Author ORCID Identifier

https://orcid.org/ 0000-0003-3775-3711

Date Available

6-21-2023

Year of Publication

2023

Document Type

Doctoral Dissertation

Degree Name

Doctor of Philosophy (PhD)

College

Education

Department/School/Program

Educational, School, and Counseling Psychology

Advisor

Dr. Joseph Hammer

Co-Director of Graduate Studies

Dr.

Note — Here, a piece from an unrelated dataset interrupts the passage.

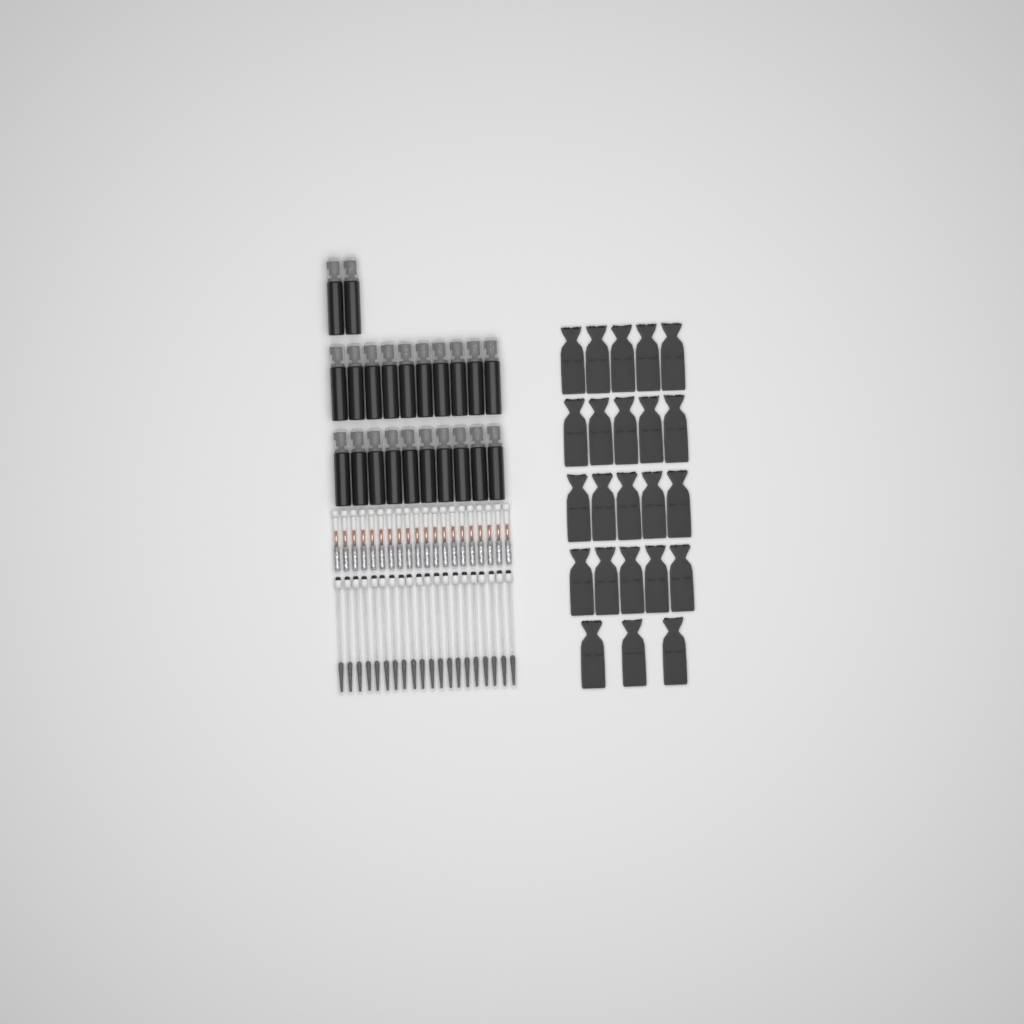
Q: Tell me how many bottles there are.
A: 22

Danelle Stevens-Watkins

Abstract

The Gelberg-Anderson Behavioral Model for Vulnerable Populations was used to identify factors related to buprenorphine use in general and through diversion (versus formal treatment) among rural Appalachian women using substances in the six months prior to their incarceration. This study is a secondary analysis of data from interviews completed with rural Appalachian women (N=400) residing in rural Kentucky jails. Independent variables were analyzed using chi square and independent t-tests for buprenorphine use generally and diverted buprenorphine use. The significant predictors were then evaluated through hierarchical logistic regression to explore which factors account for the most variance in general and diverted buprenorphine use. For buprenorphine use generally, the best fitting model, X2(8) = 57.81, p < .001, was comprised of need variables with prescription opioid use (OR = 1.030), having ever injected prescription pain relievers (OR = 1.965), and endorsing withdrawal symptoms in the year prior to incarceration (OR = 2.883) accounting for the most variance. For diverted buprenorphine use, the model including enabling, predisposing, and need variables was the best fitting model, X2(4) = 16.26, p = .003, with dependence on the GAIN SPS (OR = 12.44) and not having lost custody of a child in the six months prior to incarceration (OR = 0.23) accounting for the most variance. While the results for buprenorphine use generally use is based on need, results for diverted buprenorphine use suggest that enabling factors may play a significant role in a person’s decision-making regarding what avenue buprenorphine is obtained through.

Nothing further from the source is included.